- _Extrait choisi_:
Il n’y a pas davantage de précision quant à la réforme de l’organisation de notre système de santé, la constitution de véritables parcours de soins, le rôle de l’hôpital en articulation avec la médecine de ville, le développement de l’hospitalisation à domicile ou de la chirurgie ambulatoire.

De même, ce projet de loi n’est pas davantage solidaire, parce que les seuls efforts d’économies qu’il contient, vous les faites reposer sur les classes moyennes, mais également sur les plus modestes, par le biais du gel des prestations sociales ; c’est vrai notamment pour les retraités, qui se voient infliger dix-huit mois de gel de la revalorisation de leurs pensions.

Alors que nous abordons la deuxième lecture de ce texte, le groupe UDI entend rester fidèle à sa logique d’opposition constructive, déterminée et responsable. Quand un texte ne nous semble pas aller dans le bon sens, nous privilégions d’abord un travail de proposition pour en améliorer les dispositions. Nous formulerons ainsi des propositions pour accélérer et amplifier les baisses de charges envisagées par le Gouvernement, et pour qu’elles s’appliquent dès le 1erseptembre prochain, sans attendre l’année 2015. Nous inviterons par ailleurs le Gouvernement à redéfinir sa position sur la suppression des crédits de modernisation des établissements de santé. Nous l’inciterons également à ne pas alourdir les contraintes administratives pesant sur les entreprises, en particulier dans le cadre de la négociation annuelle obligatoire.

Certes, nous ne nous faisons pas d’illusion sur la capacité du Gouvernement à écouter ces propositions, alors même qu’il est aux prises avec la tentation de sécession d’une partie de sa majorité. Peut-être aurons-nous néanmoins plus de chance avec nos propositions concernant les charges des particuliers employeurs ? En effet, le secteur de l’emploi à domicile concerne encore aujourd’hui 3,6 millions de particuliers employeurs et 1,6 million de salariés. En 2012, les particuliers employeurs ont versé 12,2 milliards d’euros de salaires nets et cotisations sociales pour 1,8 milliard d’heures rémunérées.

- _Données répertoriées_:
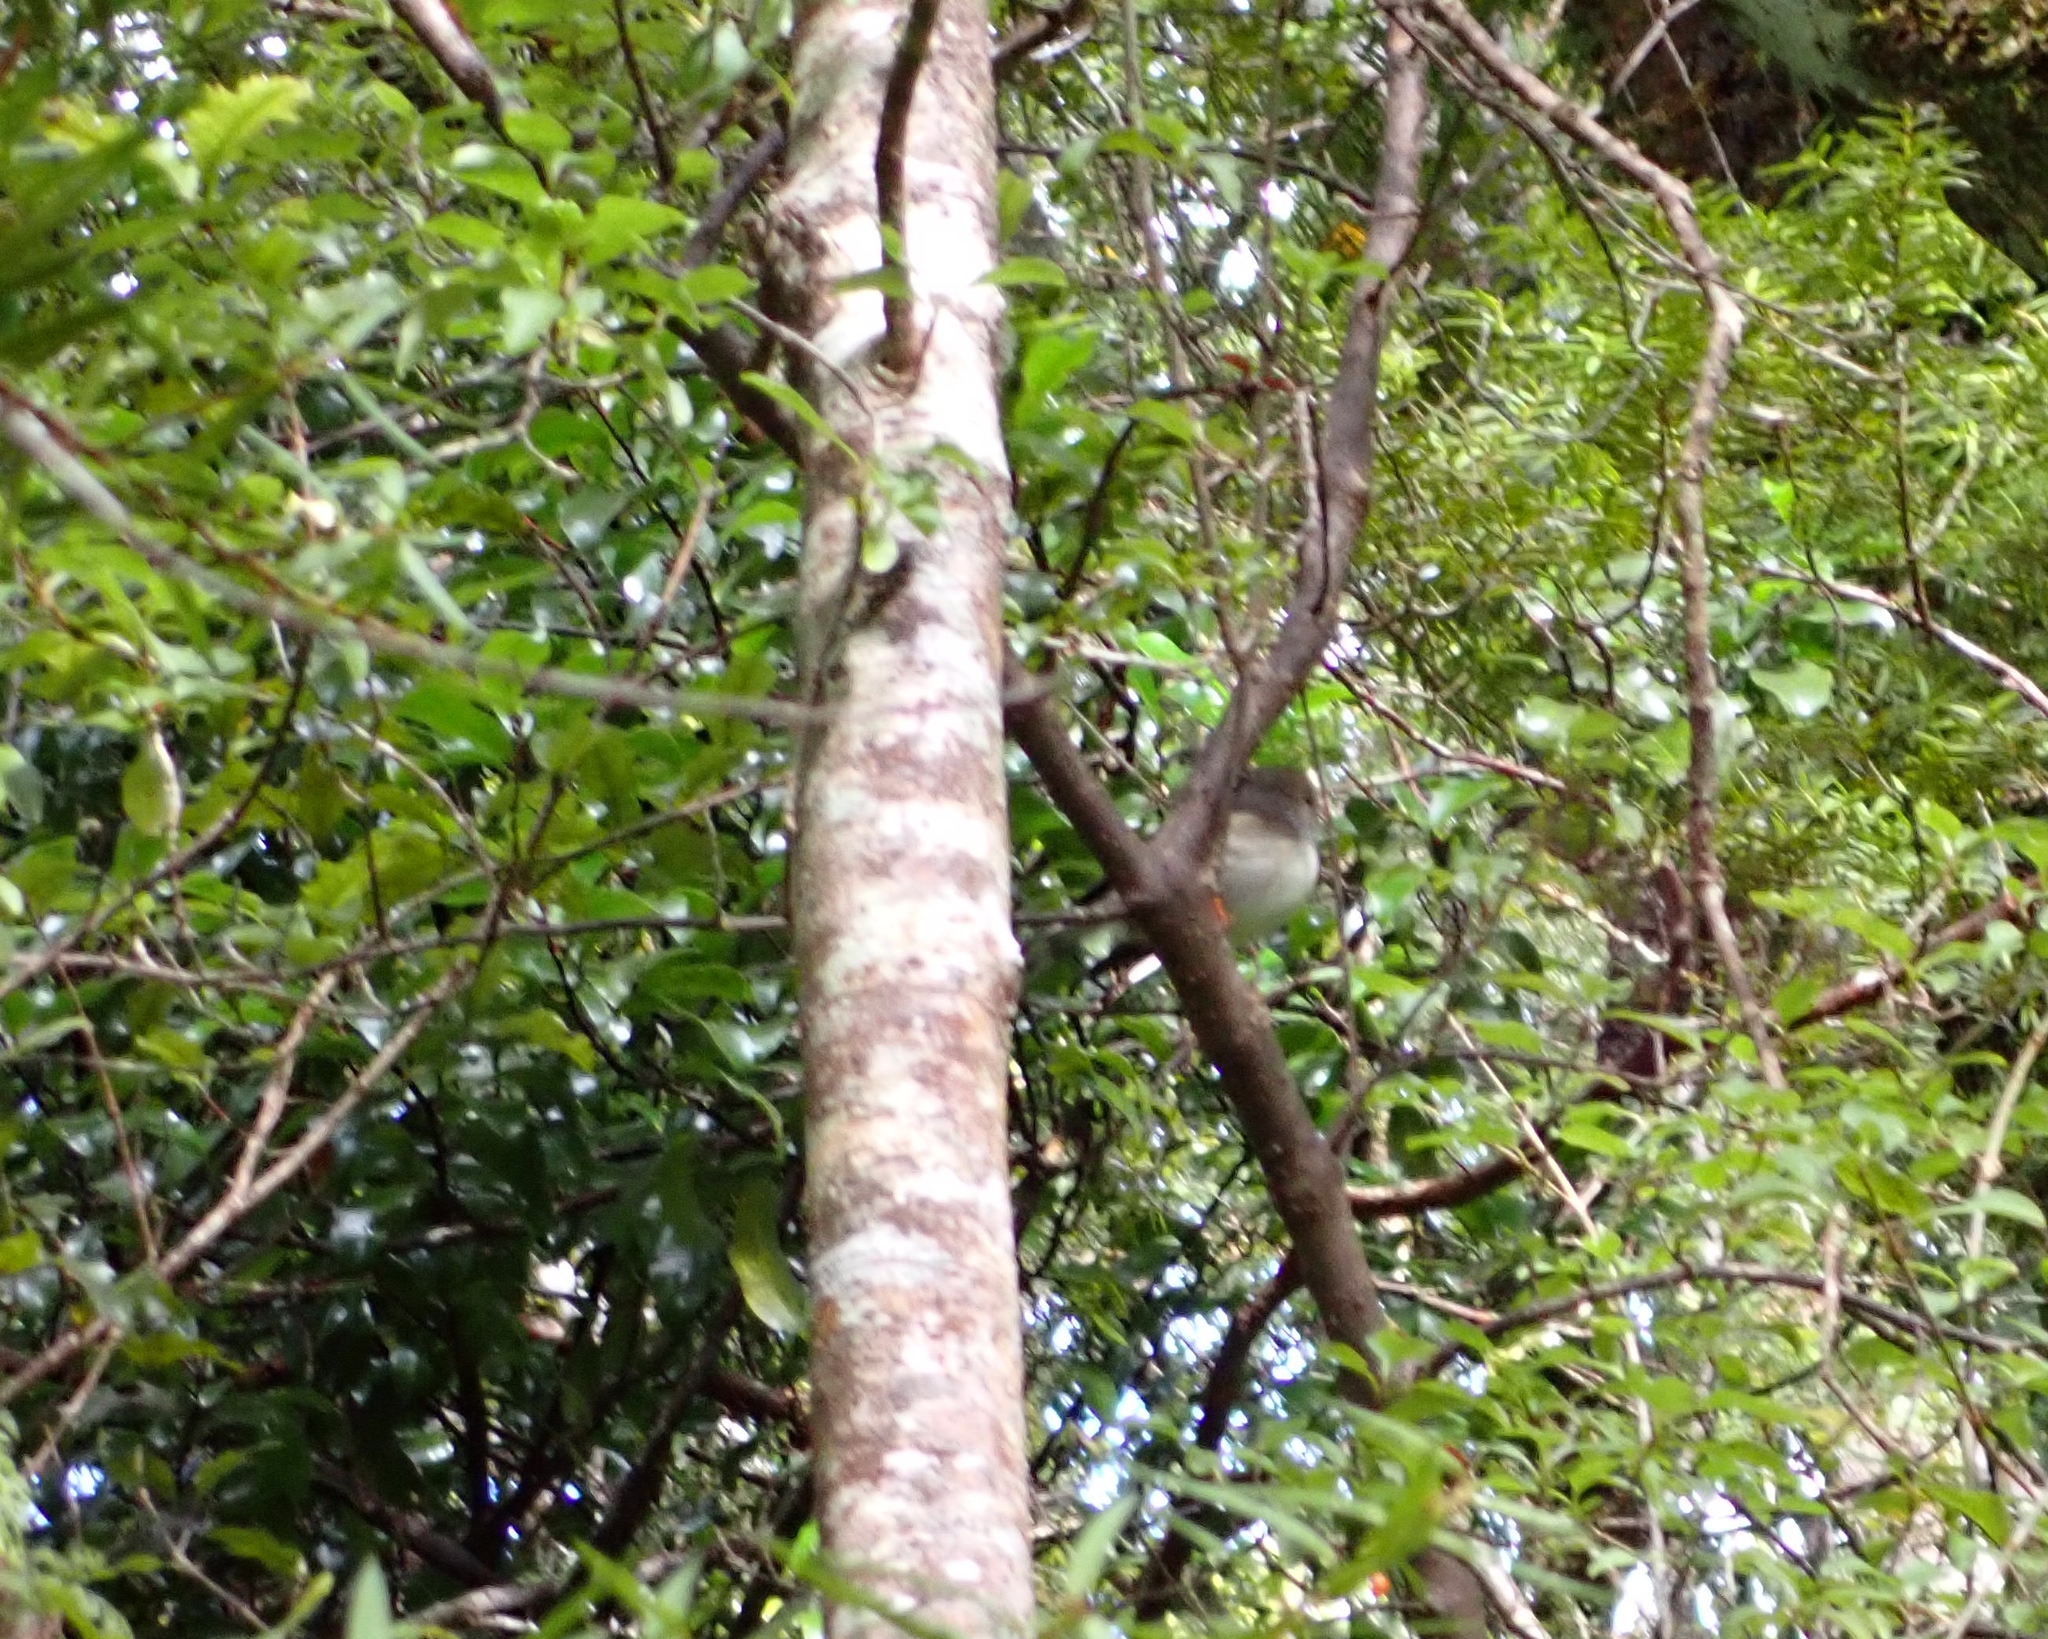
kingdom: Animalia
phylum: Chordata
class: Aves
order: Passeriformes
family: Petroicidae
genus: Petroica
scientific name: Petroica macrocephala
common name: Tomtit
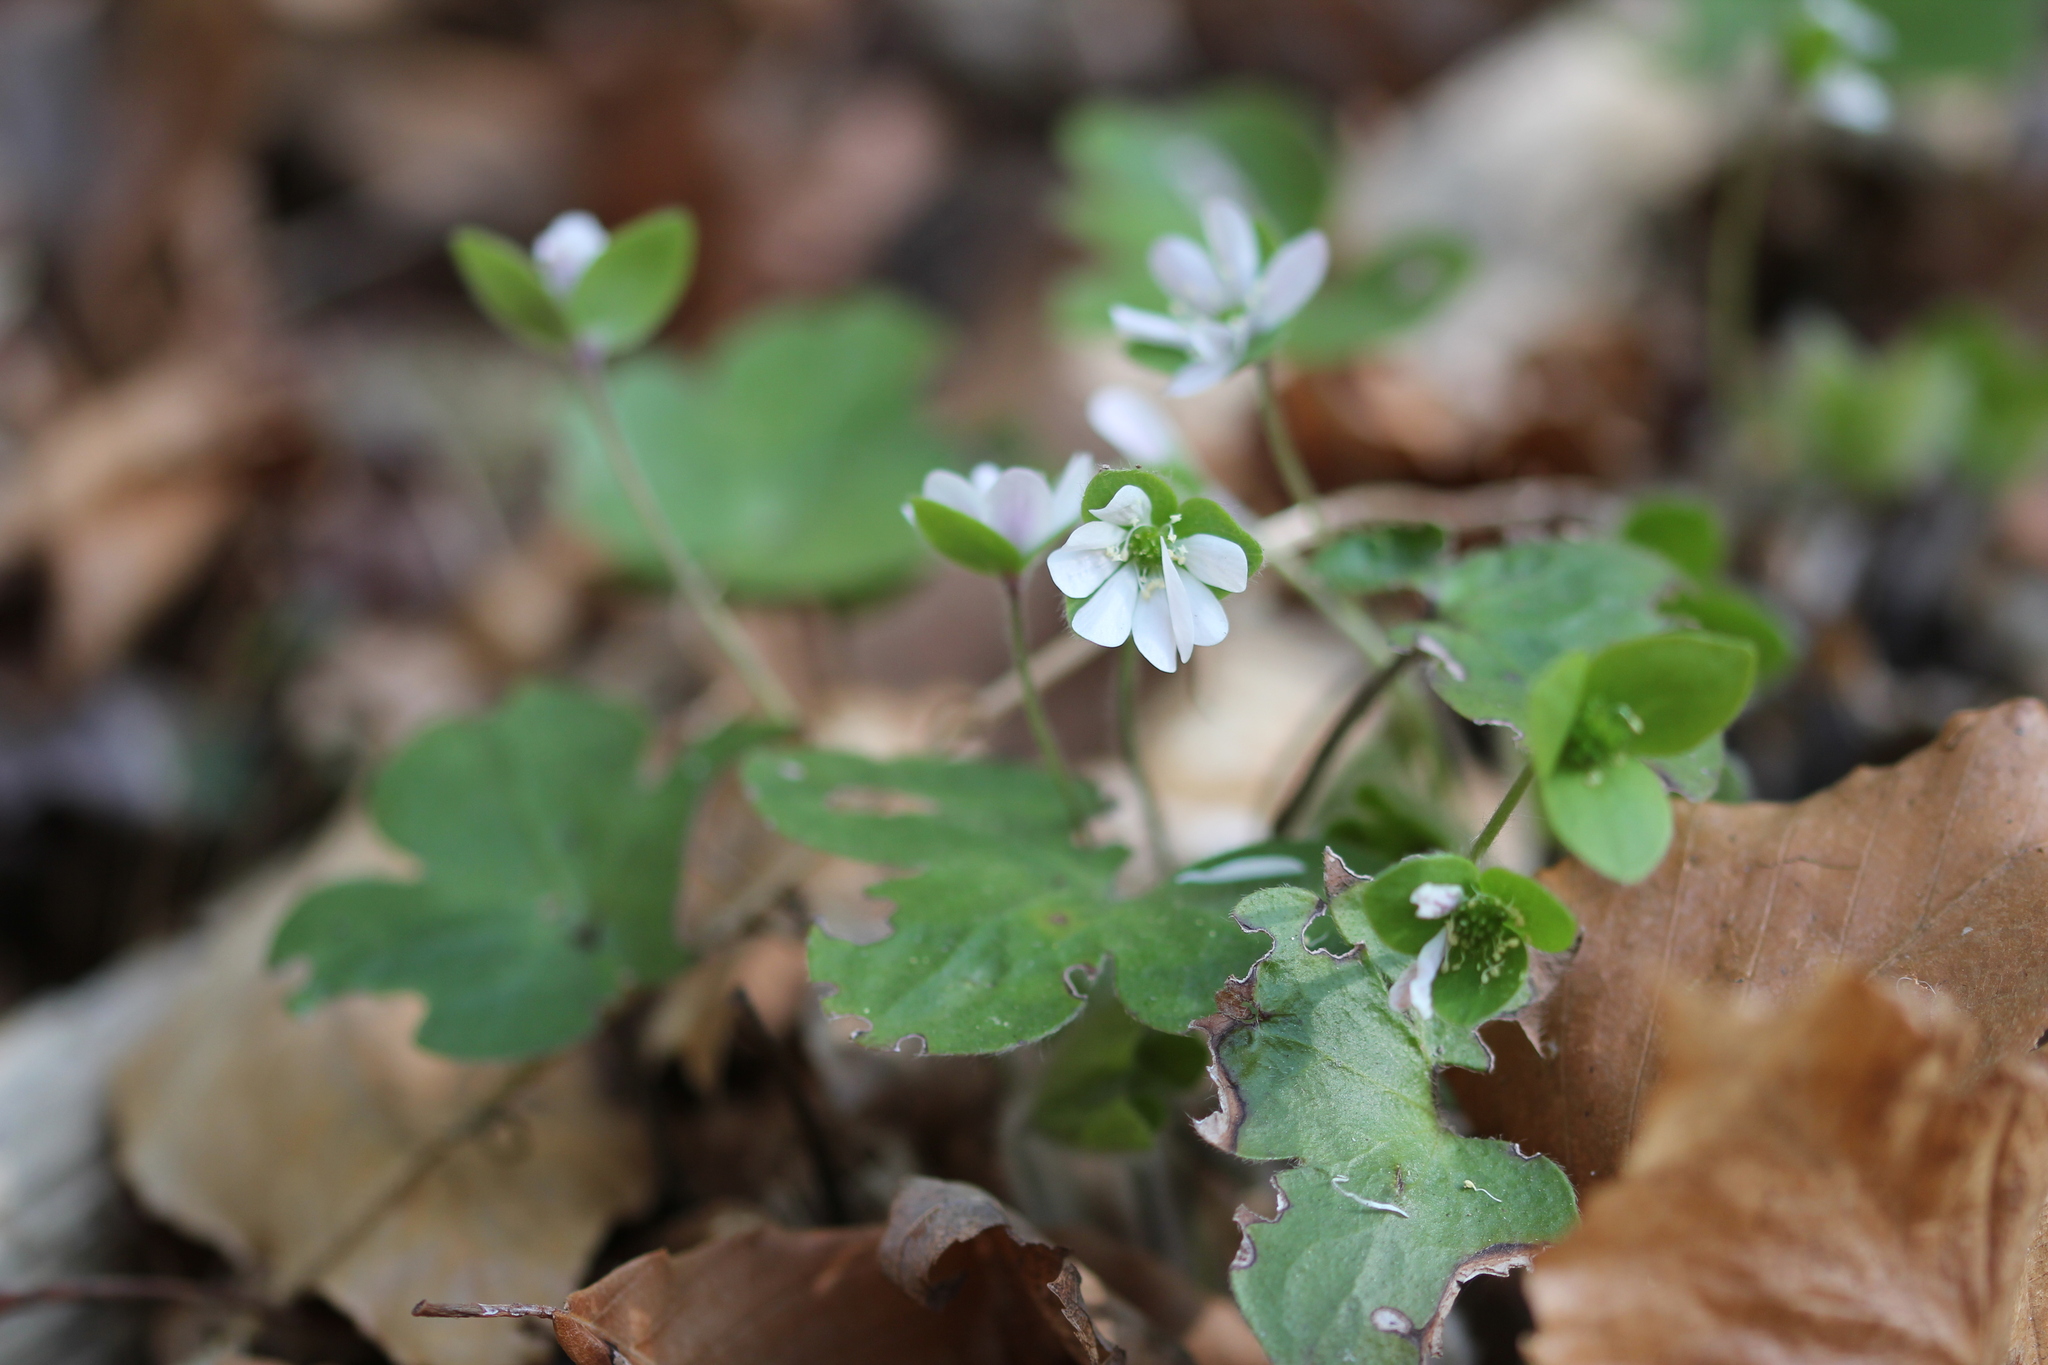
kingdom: Plantae
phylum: Tracheophyta
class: Magnoliopsida
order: Ranunculales
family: Ranunculaceae
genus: Hepatica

- _Activités_:
A. Indiquez combien de mois de gel de la revalorisation de leurs pensions les retraités se voient infliger, selon l'extrait sur le projet de loi.
B. Reprenez l'extrait sur le projet de loi après sa dernière phrase et poursuivez-le.

- _Réponses par tâche_:
A. Dix-huit mois.

B.
Le secteur des services à la personne était alors l’un des plus dynamiques et connaissait l’un des plus forts taux de recrutement du pays. Ce secteur connaît depuis une dégradation inédite ainsi qu’une recrudescence du travail non déclaré. Ce sont 29,5 millions d’heures qui ont été déclarées en moins en 2013 par rapport à 2012, soit près de 16 500 emplois en équivalent temps plein détruits. Pour la première fois en 2013, la masse salariale nette du secteur des particuliers employeurs recule en rythme annuel de 2,2 %.

Le groupe UDI estime que porter à 2 euros par heure la déduction forfaitaire pour les particuliers employeurs permettrait d’adresser un message fort de confiance à nos concitoyens et à nos concitoyennes employeurs à domicile. Cette mesure les conforterait dans leur capacité à créer de l’emploi et à agir pour plus de cohésion sociale et de solidarité locale. La commission des affaires sociales du Sénat avait adopté, la semaine dernière, un amendement portant à 1,50 euro la déduction forfaitaire.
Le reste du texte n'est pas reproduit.